On the way to Elkhart Lake, Wisc., you can pick up polka music on the car radio. You will see signs for Sheboygan and Johnsonville — of bratwurst fame — and you will see more barns and grain silos than actual people.
But when you get to Road America, you won’t mind polka music at all, and you’ll probably get a hankering for some cheese.
NASA Midwest and Great Lakes played host to the Central Region and even a few racers from the Rocky Mountain Region August 1-3 for some great racing at one of America’s premier racetracks.
Great Lakes and Midwest Regional Director Jay Andrew even welcomed guests from the Pirelli Porsche GT3 Cup series and some professional IMSA drivers warming up for the pro races the following weekend.
“This is a big event at a legacy track, and it took a lot to put this together,” Andrew said. “We had do to a lot of planning. We were doing promotion far in advance of what we do for other events to get word out about this weekend.”
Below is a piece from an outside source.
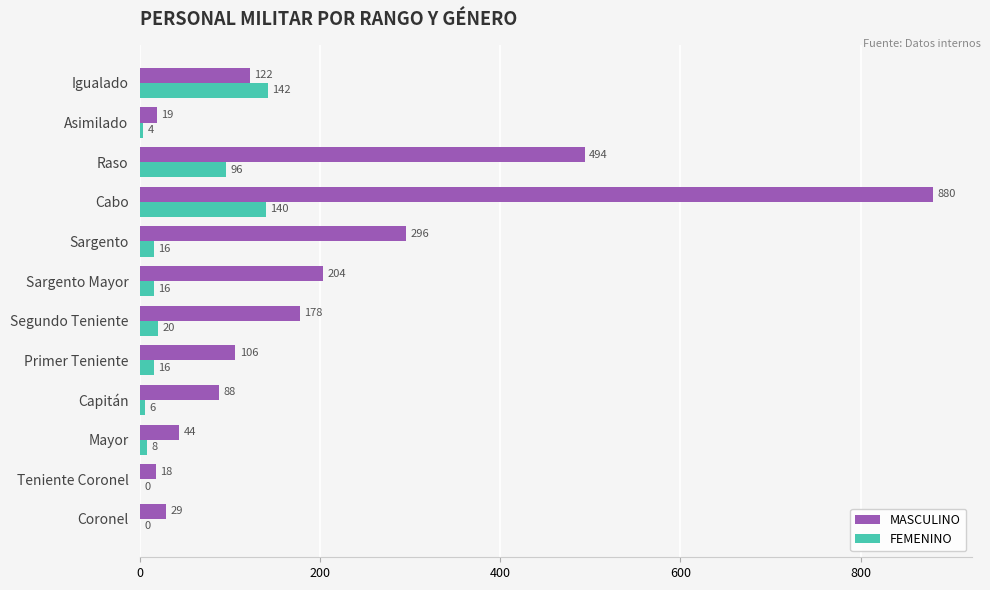

What is the sum of the FEMENINO values at Igualado and Coronel?

142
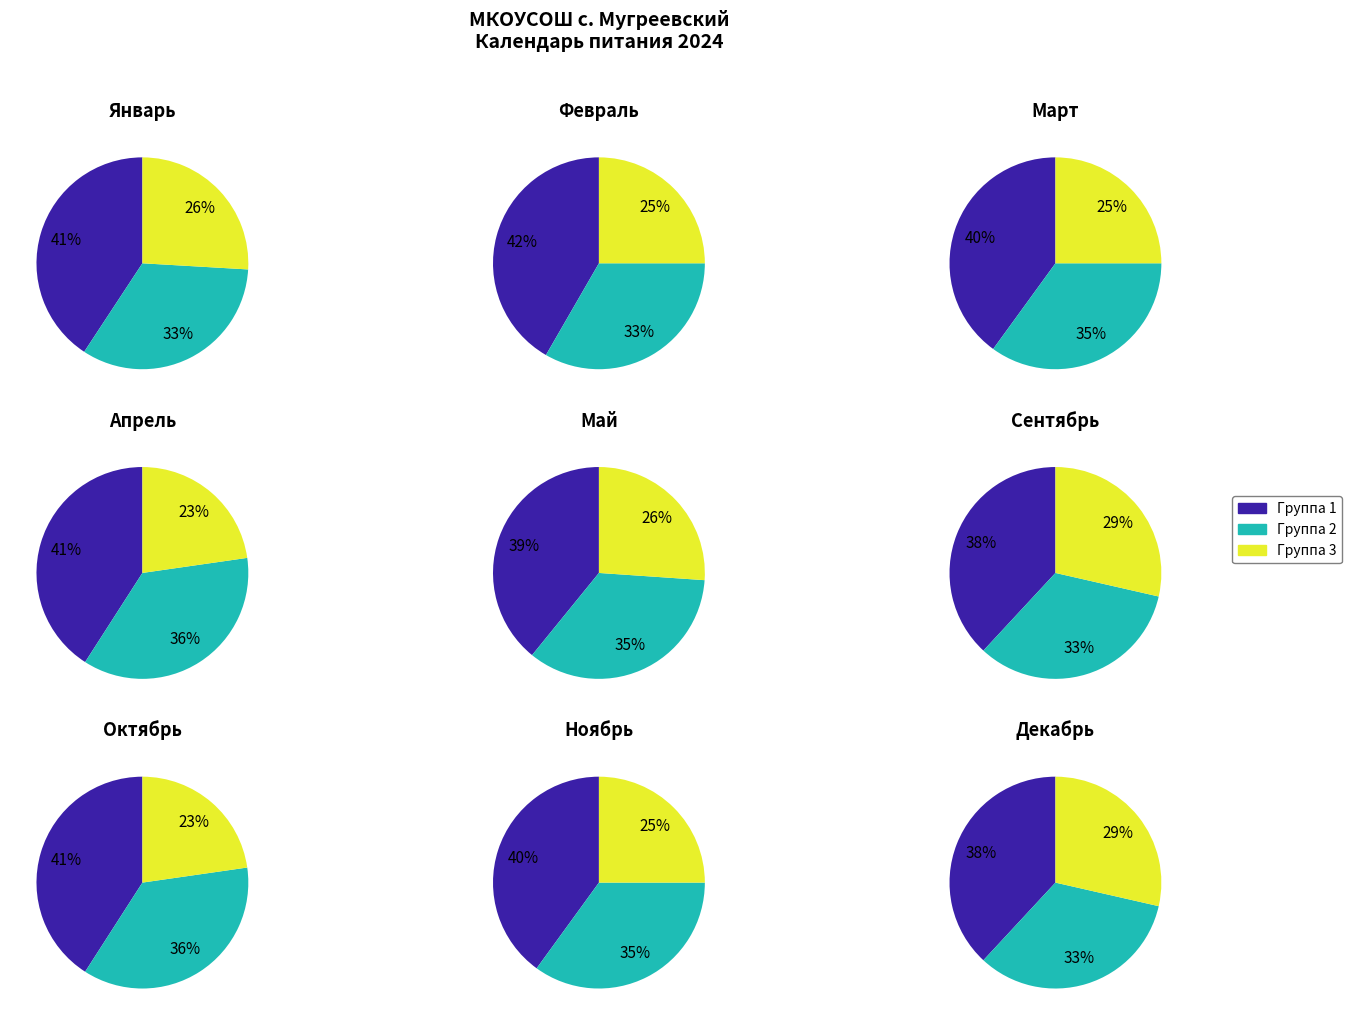

How many slices are in this pie chart?

9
It must have worked because the paddock was full, with about 250 HPDE, TT and racecars on hand to tackle Road America’s 4-mile-long, 14-turn road circuit.
Road America’s history is similar to that of Watkins Glen. In the early 1950s, the town of Elkhart Lake staged sports car races on the streets in and around the lake itself. Eventually, the state legislature banned racing on public roads, which prompted a group of local citizens to build a permanent racecourse in Elkhart Lake. The brainchild of a local highway engineer named Clif Tufte, Road America opened in April 1955.
The track itself is essentially the same as when it opened 59 years ago, but the grounds and facilities have seen numerous improvements over the years. Road America attracts some 800,000 visitors a year and generates more than $100 million annually.
NASA competitors were eager to take on this track, with its deadly fast “kink” and the brake-burning turns 5 and 12, also known as Canada Corner.
“We’ve been here in the past in the early spring and late in October when the weather was not very predictable with a lot fewer cars and drivers. The first weekend of August has a lot to do with the success here,” Andrew said. “We never had the opportunity to have dates at this time of year at this track. They never offered them to us, so we jumped on that, and we’ll try to make it a regular thing. The more times you have a successful event on the same date, the more people get used to it, especially at a legacy track like this.”
At the end of the day, when the sun began to set, barbecues filled the air with the smell of simmering sausage and bratwurst. The delicious local brews flowed — and if you set your car radio just right, you could tune in to some polka music.